OYSTER BAY, N.Y.—Perhaps the death of traditional pay-TV has been exaggerated. That is one possible take away from a new report from ABI Research that finds despite the growth of video streaming platforms, the worldwide pay-TV market is expected to see a rise in subscribers by 2024 that would surpass 1.1 billion.
ABI’s report does not argue the fact that streaming is impacting the pay-TV market, particularly in North America, where cable, satellite and IPTV services in the region lost 1.2 million subscribers in the first quarter of 2019. A big reason for the rise in popularity of streaming services is the availability of high-speed broadband and a multitude of streaming services, according to ABI.
However, the popularity of streaming services varies from region to region depending on price points, content choices and stability of video delivery across different platforms, and in many emerging markets traditional pay-TV services remain the top choice.
Another way that pay-TV providers are looking to compete with streaming services is by offering their own live streaming services for lower costs compared to traditional TV packages. Other attempts include the deployment of Android TV set top boxes to integrate streaming and pay-TV services. The use of these kind of set top boxes are becoming popular in emerging markets as well.

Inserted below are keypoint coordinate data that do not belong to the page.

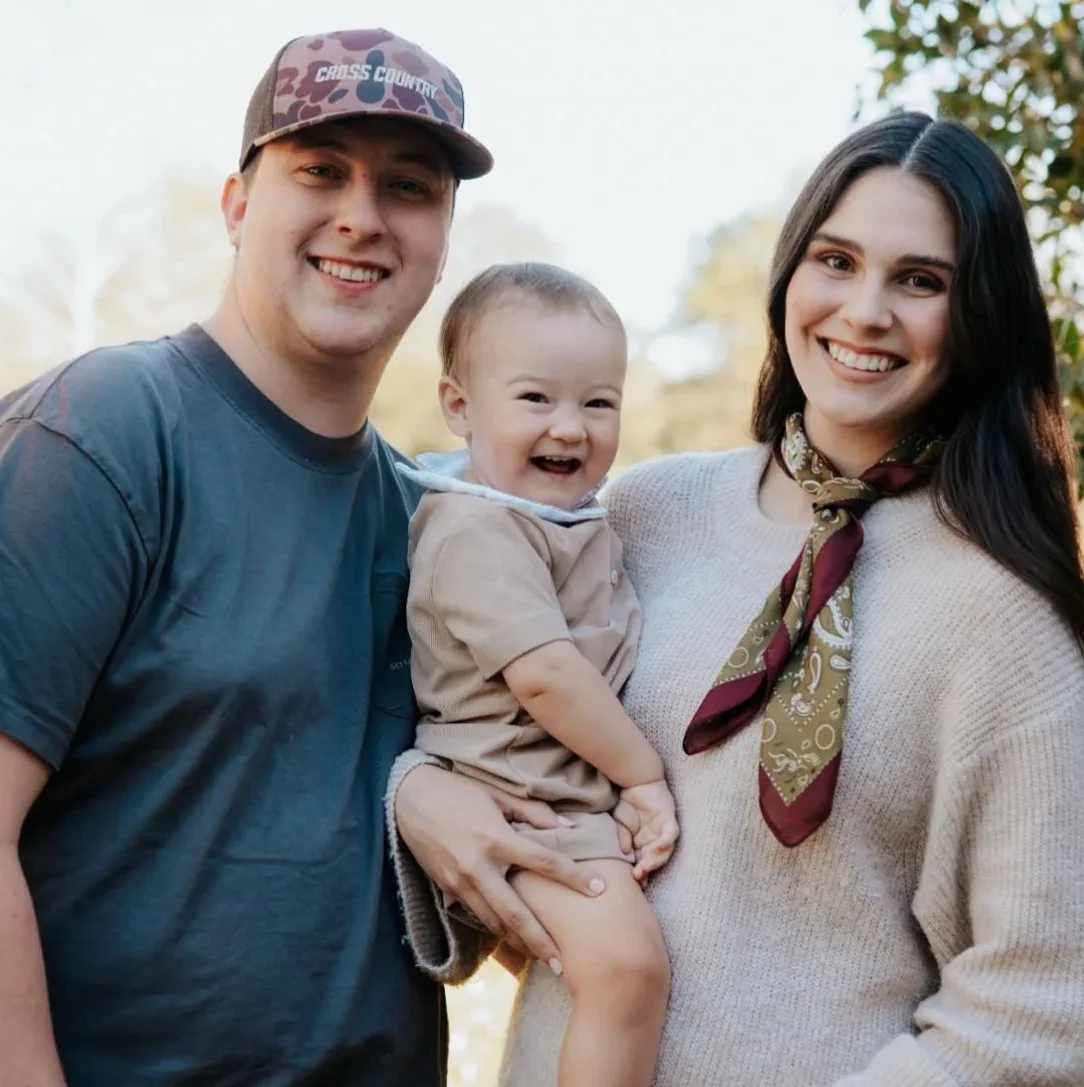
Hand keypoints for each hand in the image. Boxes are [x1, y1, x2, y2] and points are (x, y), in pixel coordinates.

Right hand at [394, 765, 606, 968]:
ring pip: (494, 923)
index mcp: (497, 838)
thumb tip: (568, 829)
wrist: (409, 799)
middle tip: (562, 962)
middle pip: (517, 913)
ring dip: (518, 944)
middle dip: (540, 940)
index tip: (599, 889)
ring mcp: (461, 882)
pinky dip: (496, 929)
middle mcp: (479, 866)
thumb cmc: (458, 791)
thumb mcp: (498, 795)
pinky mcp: (448, 889)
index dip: (575, 877)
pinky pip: (477, 915)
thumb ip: (534, 814)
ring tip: (540, 959)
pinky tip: (511, 940)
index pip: (545, 862)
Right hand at [612, 779, 678, 882]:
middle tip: (637, 877)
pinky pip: (672, 834)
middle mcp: (656, 840)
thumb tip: (624, 853)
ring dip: (656, 860)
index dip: (639, 873)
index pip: (643, 862)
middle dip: (647, 870)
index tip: (631, 882)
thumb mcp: (619, 823)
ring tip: (645, 867)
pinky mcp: (669, 819)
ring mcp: (664, 830)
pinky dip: (666, 842)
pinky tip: (657, 848)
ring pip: (666, 851)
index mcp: (644, 843)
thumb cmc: (628, 801)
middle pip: (655, 860)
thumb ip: (621, 838)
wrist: (635, 780)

In addition, analytics is a contributing factor to pay-TV services ability to keep and grow its customer base. “Analytics solutions based on artificial intelligence and machine learning algorithms can provide comprehensive insights on content consumption, prediction of churn, etc., which is valuable for content recommendation, improving user interface and proposing best-fit packages to customers to prevent or reduce subscriber loss,” said Khin Sandi Lynn, an ABI industry analyst.